WORK REQUEST: Show every line of the material that follows in which the word "pixels" occurs.

TASK INPUT:
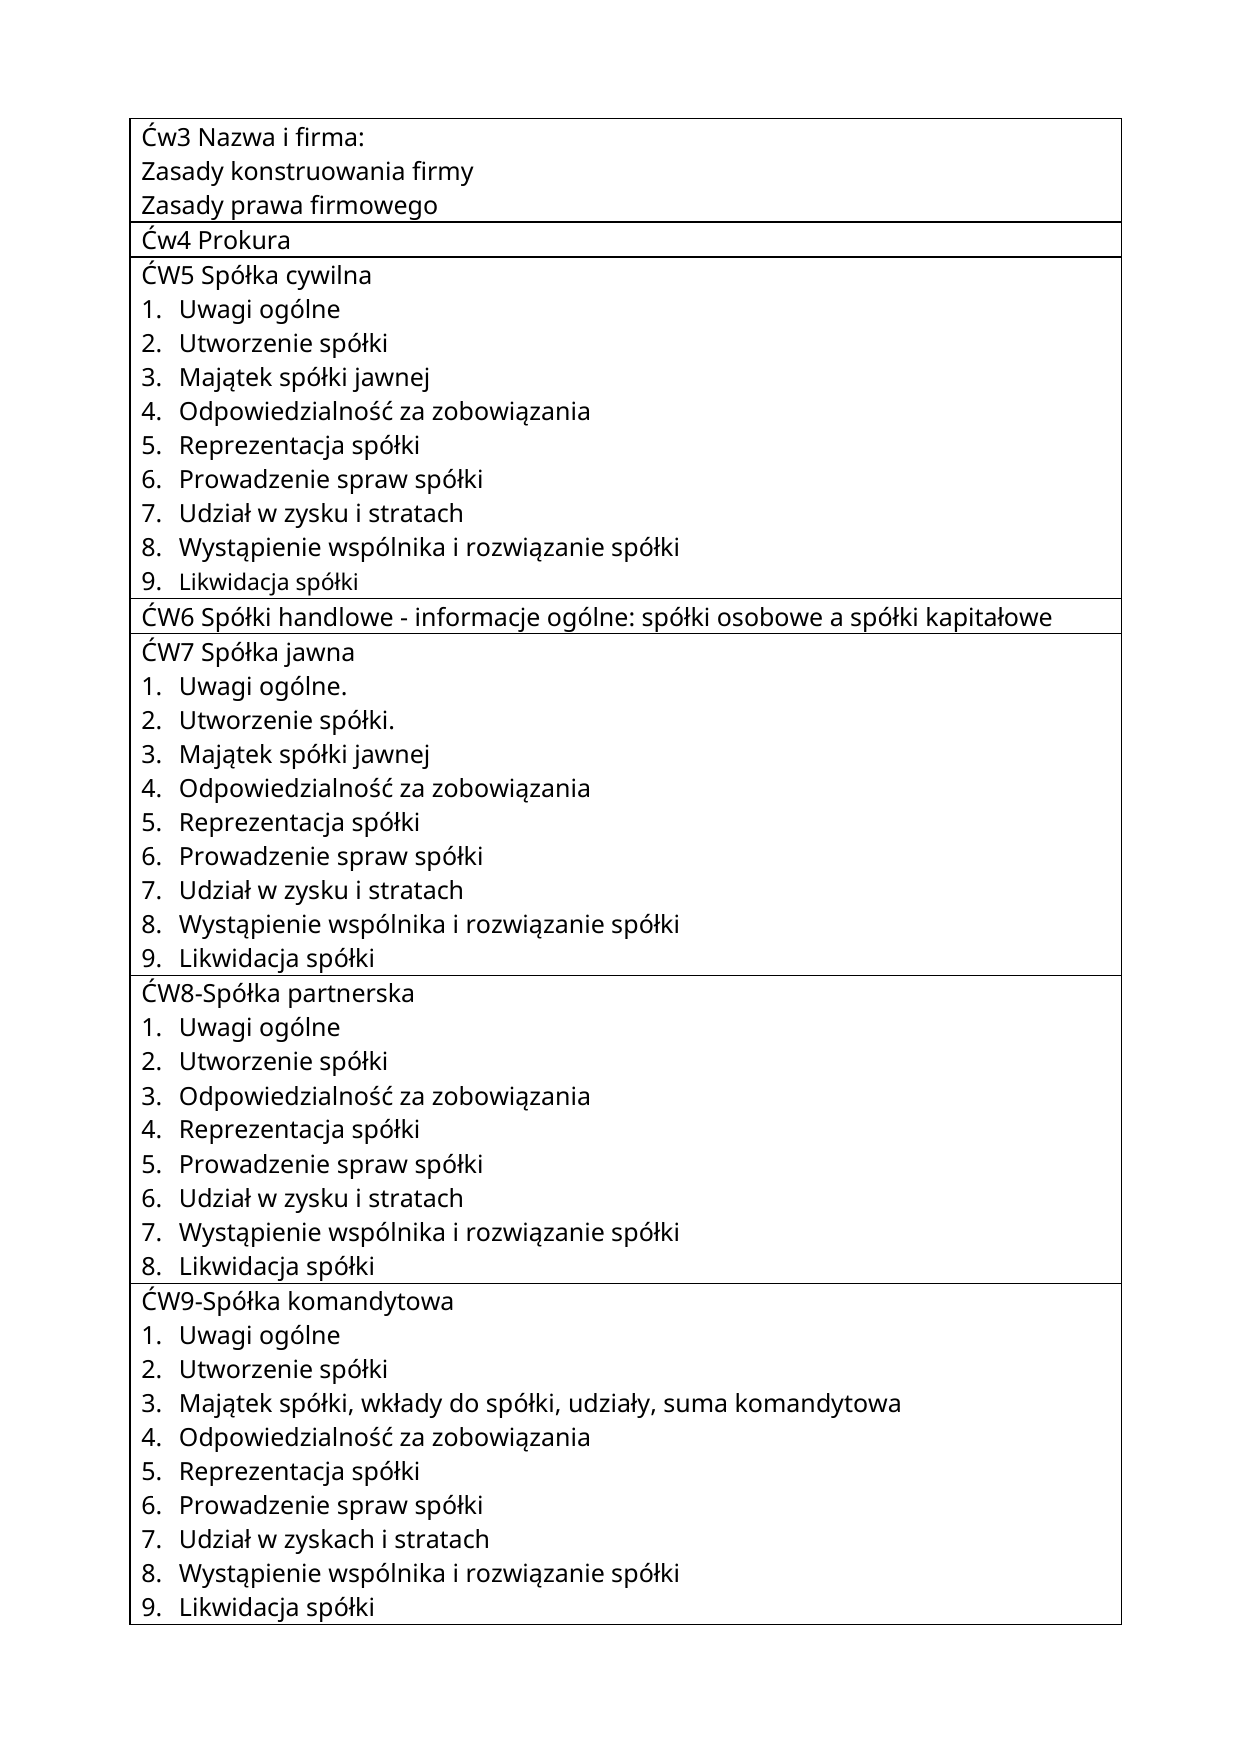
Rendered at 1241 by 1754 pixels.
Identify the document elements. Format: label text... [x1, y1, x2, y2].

table_cell ĆW8-Spółka partnerska Uwagi ogólne Utworzenie spółki Odpowiedzialność za zobowiązania Reprezentacja spółki Prowadzenie spraw spółki Udział w zysku i stratach Wystąpienie wspólnika i rozwiązanie spółki Likwidacja spółki [131, 976, 1121, 1282]
table_cell ĆW7 Spółka jawna Uwagi ogólne. Utworzenie spółki. Majątek spółki jawnej Odpowiedzialność za zobowiązania Reprezentacja spółki Prowadzenie spraw spółki Udział w zysku i stratach Wystąpienie wspólnika i rozwiązanie spółki Likwidacja spółki [131, 634, 1121, 975]
table_cell Ćw4 Prokura [131, 223, 1121, 256]
table_cell ĆW5 Spółka cywilna Uwagi ogólne Utworzenie spółki Majątek spółki jawnej Odpowiedzialność za zobowiązania Reprezentacja spółki Prowadzenie spraw spółki Udział w zysku i stratach Wystąpienie wspólnika i rozwiązanie spółki Likwidacja spółki [131, 258, 1121, 598]
table_cell ĆW9-Spółka komandytowa Uwagi ogólne Utworzenie spółki Majątek spółki, wkłady do spółki, udziały, suma komandytowa Odpowiedzialność za zobowiązania Reprezentacja spółki Prowadzenie spraw spółki Udział w zyskach i stratach Wystąpienie wspólnika i rozwiązanie spółki Likwidacja spółki [131, 1284, 1121, 1624]
table_cell Ćw3 Nazwa i firma: Zasady konstruowania firmy Zasady prawa firmowego [131, 119, 1121, 221]
table_cell ĆW6 Spółki handlowe - informacje ogólne: spółki osobowe a spółki kapitałowe [131, 599, 1121, 633]
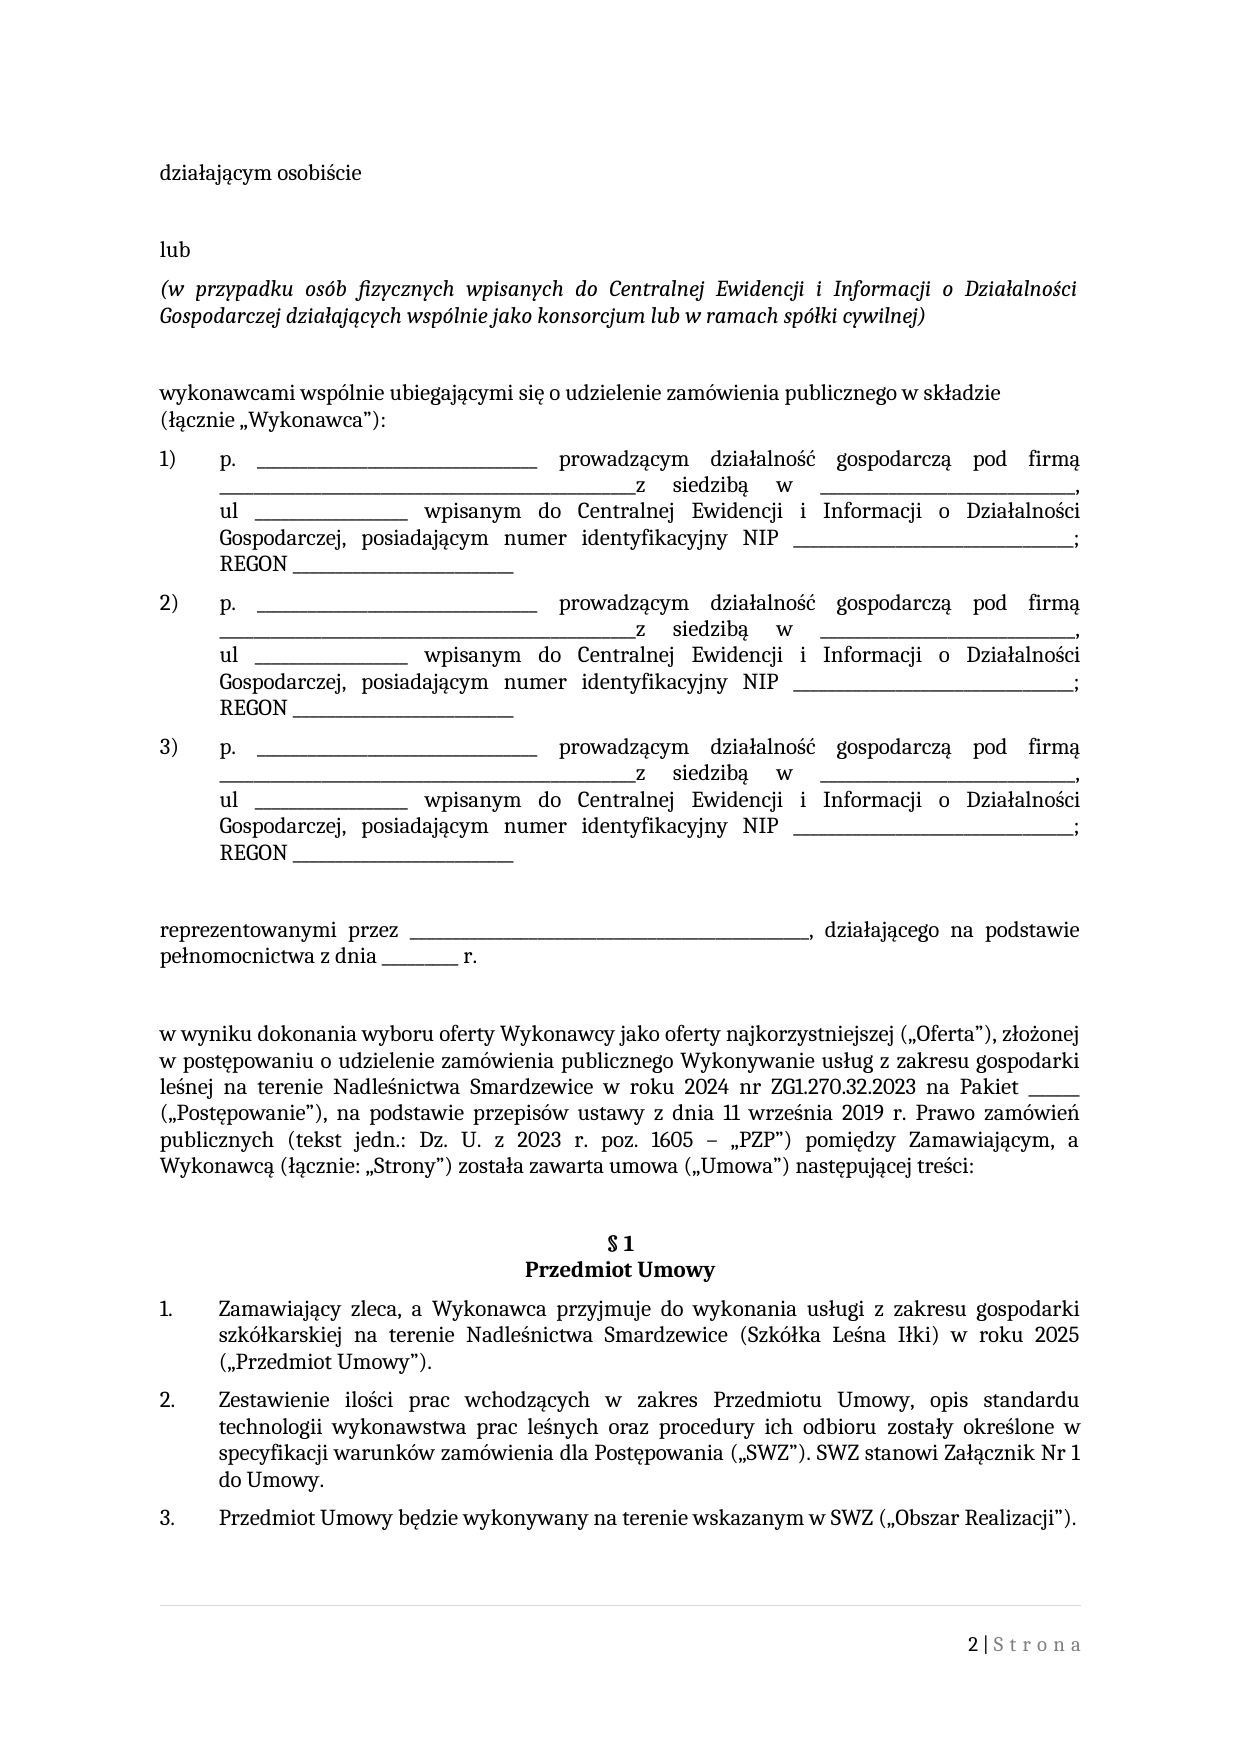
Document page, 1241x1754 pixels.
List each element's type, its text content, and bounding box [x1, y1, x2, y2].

WRITTEN SOLUTION:
Rendered at 1241 by 1754 pixels.
Document page, 1241x1754 pixels.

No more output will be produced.